Task instructions: From the records below, pull out every line that contains the word "values" and copy each such line in full.

Record set:
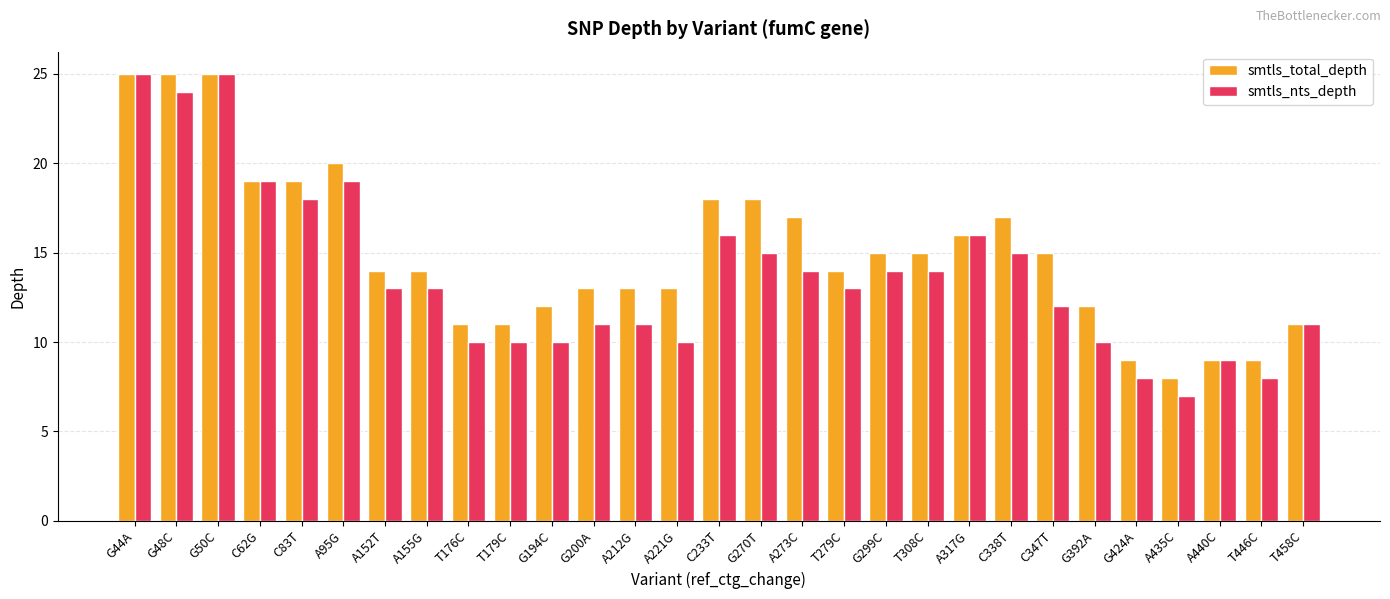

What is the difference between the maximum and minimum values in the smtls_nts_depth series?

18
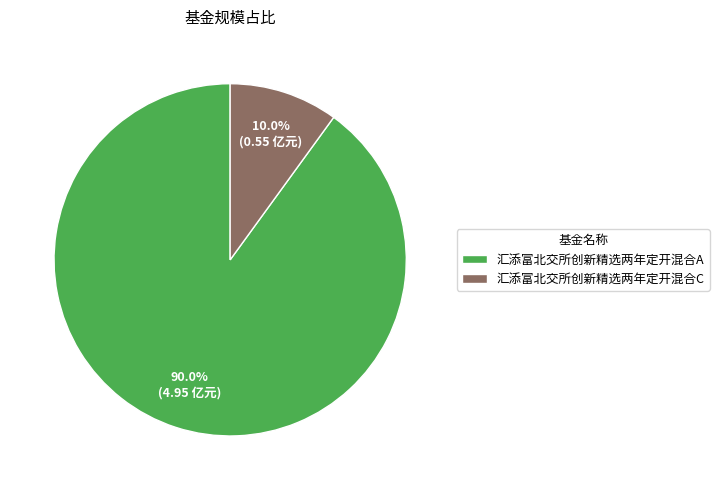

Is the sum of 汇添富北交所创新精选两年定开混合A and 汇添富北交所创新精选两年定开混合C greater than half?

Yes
...
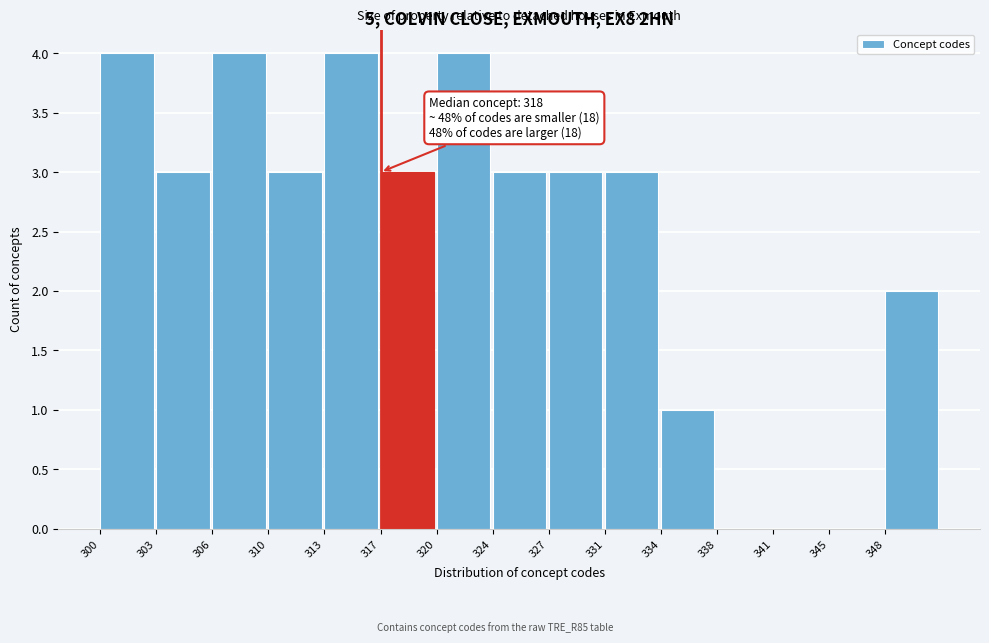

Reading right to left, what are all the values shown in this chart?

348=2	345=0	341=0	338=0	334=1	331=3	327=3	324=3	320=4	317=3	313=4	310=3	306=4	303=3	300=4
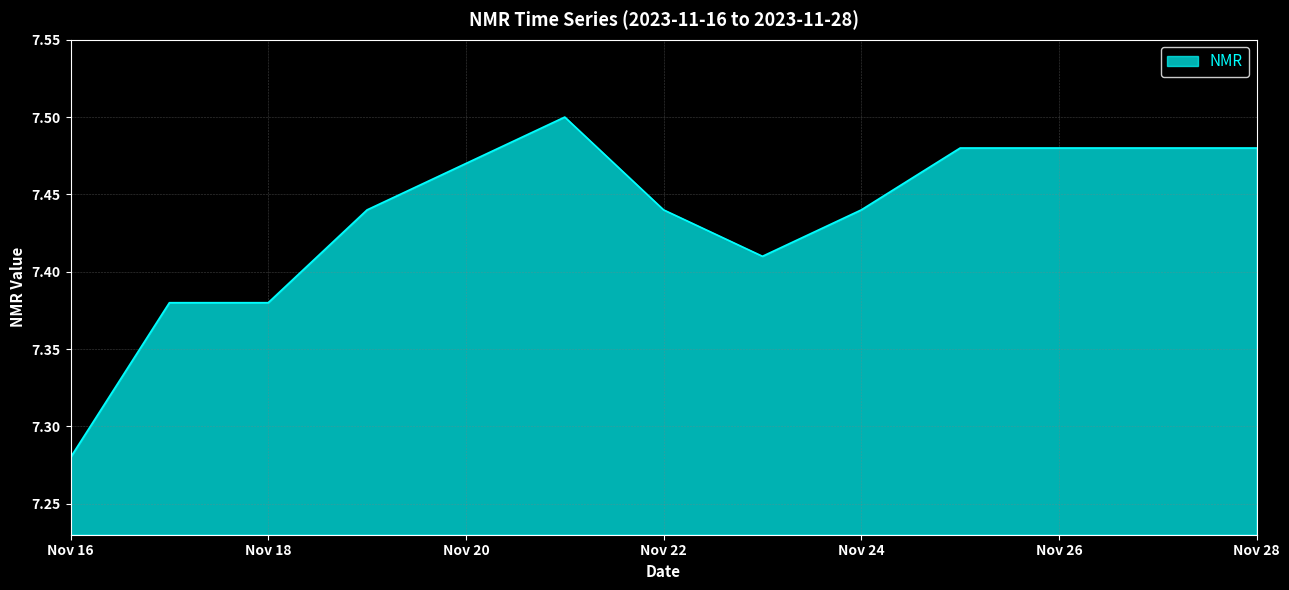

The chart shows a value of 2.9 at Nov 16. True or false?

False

Response below:
What is the difference between the maximum and minimum values in the smtls_nts_depth series?
Reading right to left, what are all the values shown in this chart?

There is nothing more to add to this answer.